Bertille Laguet frappe du marteau et apprend à maîtriser cette matière qui passe par tous les états. Philippe Naegele lui fixe bientôt un ultimatum. « Soit je partais, soit je reprenais cette forge ouverte en 1906 et qu’il allait quitter pour partir à la retraite. J’ai répondu que je restais sans hésitation, mais sans me projeter. Au niveau de l’esthétique, la forge c’était pas franchement ce dont je rêvais. On reste dans quelque chose d’assez vieillot. À l’époque de mon radiateur, j’avais l’ambition de dépoussiérer le travail de la fonte en y amenant des formes nouvelles. Avec la ferronnerie d’art, il y a encore pas mal de boulot. »

RAFRAÎCHIR LA TRADITION

Le métier prend Bertille Laguet, comme la mer certains hommes.
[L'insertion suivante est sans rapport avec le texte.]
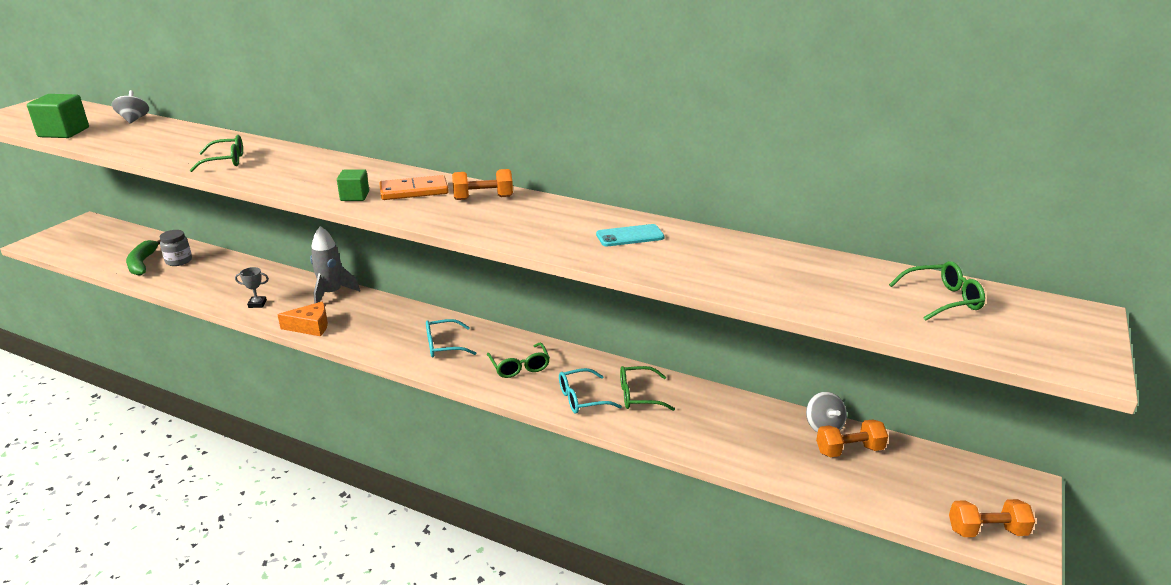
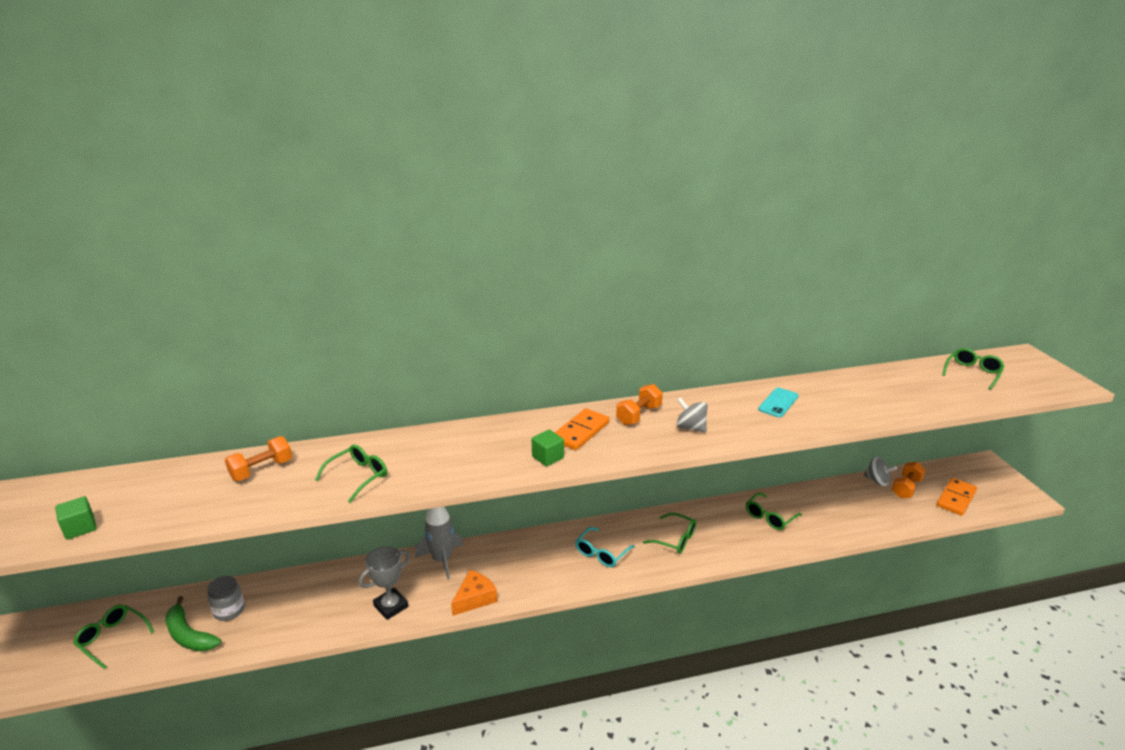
camera: 40 degrees left, 0 degrees up
green cube [27,94,89,138] -> green cube [55,496,97,540], size x0.59
grey spinning top [112,90,149,124] -> grey spinning top moved to [676,397,708,433]
grey trophy [235,267,269,308] -> grey trophy [359,547,410,620], size x1.62
turquoise glasses [559,368,622,414] -> none
orange dumbbell [949,499,1035,537] -> orange dumbbell moved to [225,436,292,481]
none -> green glasses [73,604,155,669]
none -> orange domino [936,478,977,516]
Elle commence à se faire un nom parmi une clientèle qui sait qu’elle est aussi designer. « Un couple est venu avec des carreaux de terre cuite fabriqués par un céramiste connu de la région. Ils m’ont laissé carte blanche pour les monter en table basse. Les gens sont prêts à accepter de mettre un peu de fraîcheur dans un savoir-faire traditionnel. D’autant qu’on retrouve dans la ferronnerie ancienne des styles qui sont tout à fait actuels. »

La designer Bertille Laguet.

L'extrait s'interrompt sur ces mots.